Work task >>
A faithful transcription of all the data, images excluded, is the required answer.

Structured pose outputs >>
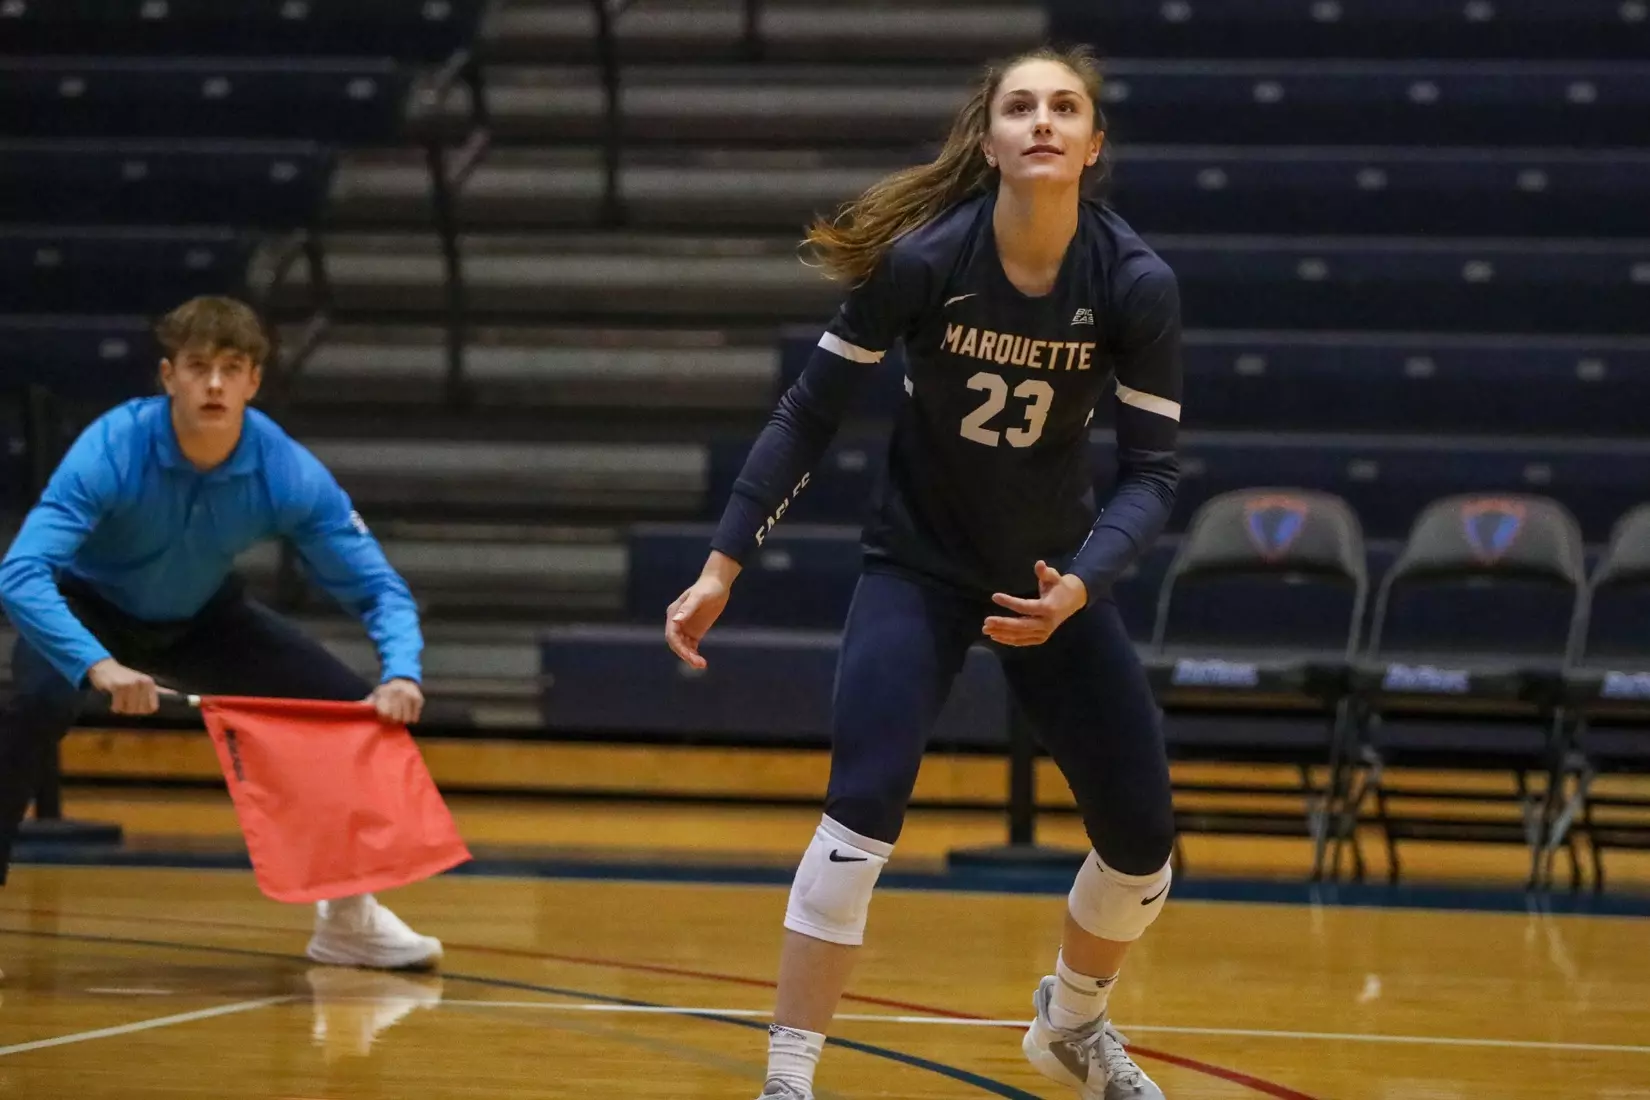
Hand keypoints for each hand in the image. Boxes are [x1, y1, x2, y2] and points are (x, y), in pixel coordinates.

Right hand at [87, 658, 160, 715]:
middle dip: (131, 710)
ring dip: (122, 708)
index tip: (137, 706)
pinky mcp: (118, 687)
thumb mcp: (143, 681)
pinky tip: (113, 700)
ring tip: (119, 700)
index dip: (144, 710)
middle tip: (125, 702)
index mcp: (150, 683)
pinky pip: (118, 707)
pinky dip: (114, 707)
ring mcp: (130, 685)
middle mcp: (142, 683)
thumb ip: (158, 690)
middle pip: (140, 710)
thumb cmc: (125, 676)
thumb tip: (176, 695)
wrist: (104, 667)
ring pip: (129, 710)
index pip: (152, 707)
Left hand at [367, 678, 423, 723]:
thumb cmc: (386, 691)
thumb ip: (367, 702)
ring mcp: (409, 696)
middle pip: (396, 718)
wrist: (403, 679)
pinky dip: (412, 718)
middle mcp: (397, 693)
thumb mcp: (375, 695)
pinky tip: (408, 712)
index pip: (385, 714)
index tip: (384, 717)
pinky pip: (415, 717)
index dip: (384, 718)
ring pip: (406, 719)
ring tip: (400, 714)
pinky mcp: (418, 699)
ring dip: (403, 719)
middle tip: (393, 717)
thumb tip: (356, 707)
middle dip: (394, 720)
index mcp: (385, 693)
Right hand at [666, 552, 739, 669]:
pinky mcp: (695, 631)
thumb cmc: (708, 587)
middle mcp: (677, 622)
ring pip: (683, 647)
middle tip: (698, 664)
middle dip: (685, 654)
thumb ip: (687, 608)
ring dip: (690, 657)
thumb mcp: (699, 597)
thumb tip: (675, 620)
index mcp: (674, 613)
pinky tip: (701, 662)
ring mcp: (686, 627)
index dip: (678, 647)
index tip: (689, 655)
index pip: (671, 635)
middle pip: (676, 643)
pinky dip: (694, 654)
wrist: (717, 583)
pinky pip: (692, 646)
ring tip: (702, 665)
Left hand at [983, 561, 1088, 646]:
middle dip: (1003, 624)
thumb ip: (1045, 572)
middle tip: (986, 621)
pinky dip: (1009, 640)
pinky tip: (995, 636)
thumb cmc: (1059, 586)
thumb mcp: (1054, 577)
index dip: (1009, 602)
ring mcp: (1044, 633)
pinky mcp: (1041, 638)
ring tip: (985, 629)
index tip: (994, 596)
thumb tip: (1039, 564)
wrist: (1072, 601)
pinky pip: (1022, 641)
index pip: (1025, 607)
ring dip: (1002, 634)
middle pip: (1021, 626)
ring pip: (1020, 635)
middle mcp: (1046, 623)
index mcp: (1048, 608)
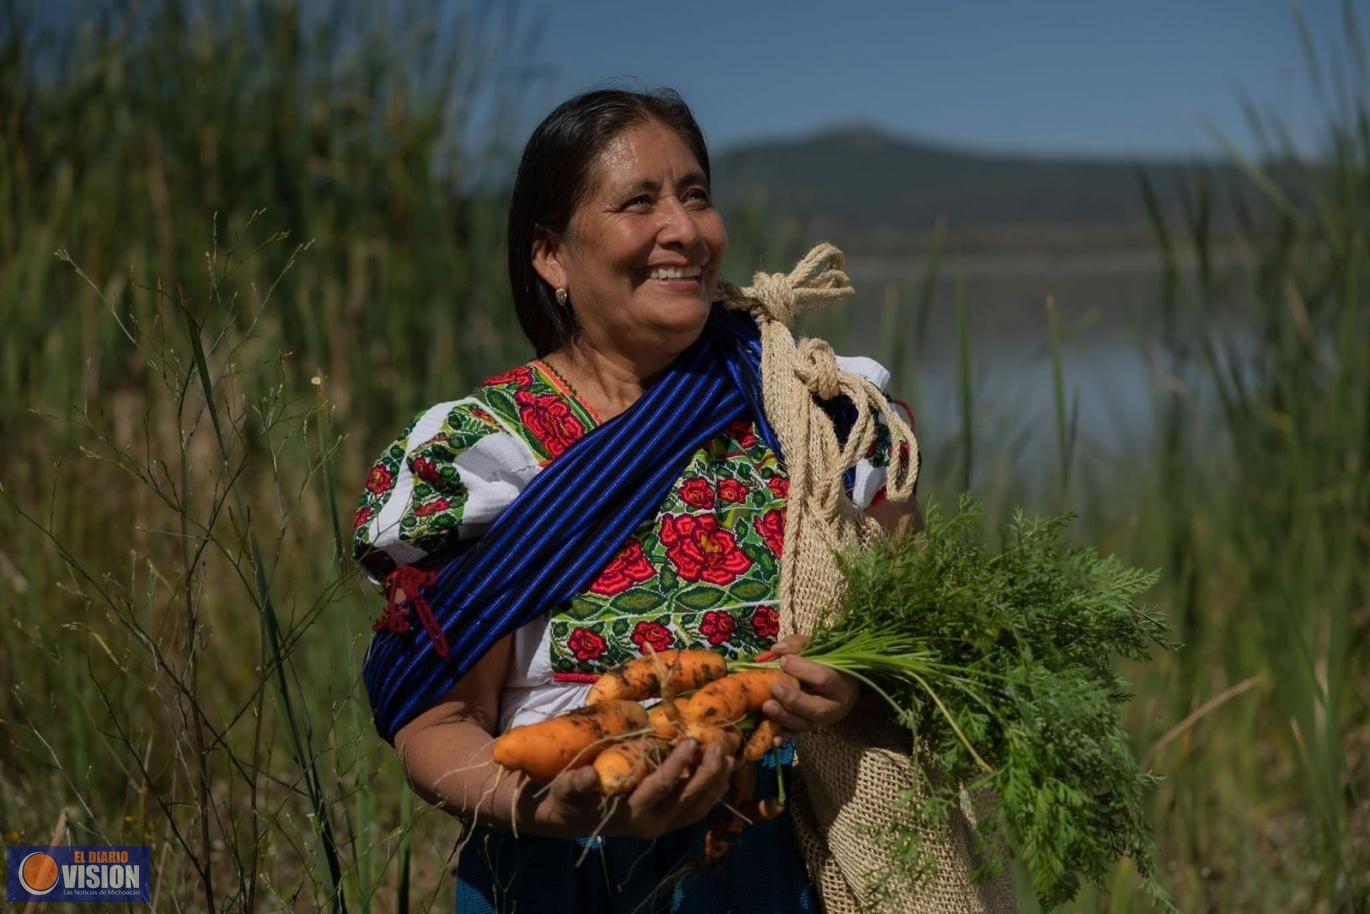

Task answer >>
Hand keypoints for each hand in the image. Boxes are [x1, y1, x2, y2] and points are (x, y), in pixel coordinates.

Right hand at [87, 658, 160, 715]:
middle dip: (131, 710)
ring dip: (122, 708)
index tip: (137, 706)
pinky mcp: (118, 687)
thumb mcp: (143, 681)
pinky tip: (113, 700)
ring tip: (119, 700)
index dip: (144, 710)
middle tip: (125, 702)
index mcp: (150, 683)
pinky pip: (118, 707)
pinky dip: (114, 707)
ring mcp: (130, 685)
middle mcp: (142, 683)
thumb ip: (158, 690)
middle pip: (140, 710)
thumb cmc: (125, 676)
thumb tip: (176, 695)
wrist: (104, 667)
ring pip: (129, 710)
index pip: (152, 707)
Left hand at [367, 678, 423, 723]:
thumb cmc: (386, 691)
thumb ip: (367, 702)
ring mcp: (409, 696)
middle pip: (396, 718)
wrist: (403, 679)
pinky dip: (412, 718)
middle mcp: (397, 693)
thumb mcp: (375, 695)
pinky tip: (408, 712)
index pip: (385, 714)
index tip: (384, 717)
pinky pip: (415, 717)
index dip: (384, 718)
ring pip: (406, 719)
ring tip: (400, 714)
pinky mcp: (418, 699)
ring dip: (403, 719)
middle tip: (393, 717)
thumb tip: (356, 707)
middle dip: (394, 720)
index mcp: (385, 693)
Right hand at [666, 552, 739, 669]:
pinky mcp: (695, 631)
thumb cmc: (708, 587)
middle mcp: (677, 622)
ring pip: (683, 647)
middle tip: (698, 664)
middle dip: (685, 654)
thumb ip: (687, 608)
ring dip: (690, 657)
thumb mcp: (699, 597)
thumb tip: (675, 620)
index mcp: (674, 613)
pinky tip: (701, 662)
ring mcp: (686, 627)
index dip: (678, 647)
index tip: (689, 655)
index pip: (671, 635)
middle pip: (676, 643)
pinky dip: (694, 654)
wrist: (717, 583)
pinky pip: (692, 646)
ring tip: (702, 665)
Left hand at [983, 561, 1088, 646]:
middle dip: (1003, 624)
thumb ip: (1045, 572)
middle tip: (986, 621)
pinky dip: (1009, 640)
pinky tip: (995, 636)
thumb cmc: (1059, 586)
thumb mcp: (1054, 577)
index dip: (1009, 602)
ring mcp: (1044, 633)
pinky mcp: (1041, 638)
ring tip: (985, 629)
index tip: (994, 596)
thumb tip: (1039, 564)
wrist: (1072, 601)
pinky pip: (1022, 641)
index pip: (1025, 607)
ring dip: (1002, 634)
middle pip: (1021, 626)
ring pip: (1020, 635)
middle mcp: (1046, 623)
index mcp: (1048, 608)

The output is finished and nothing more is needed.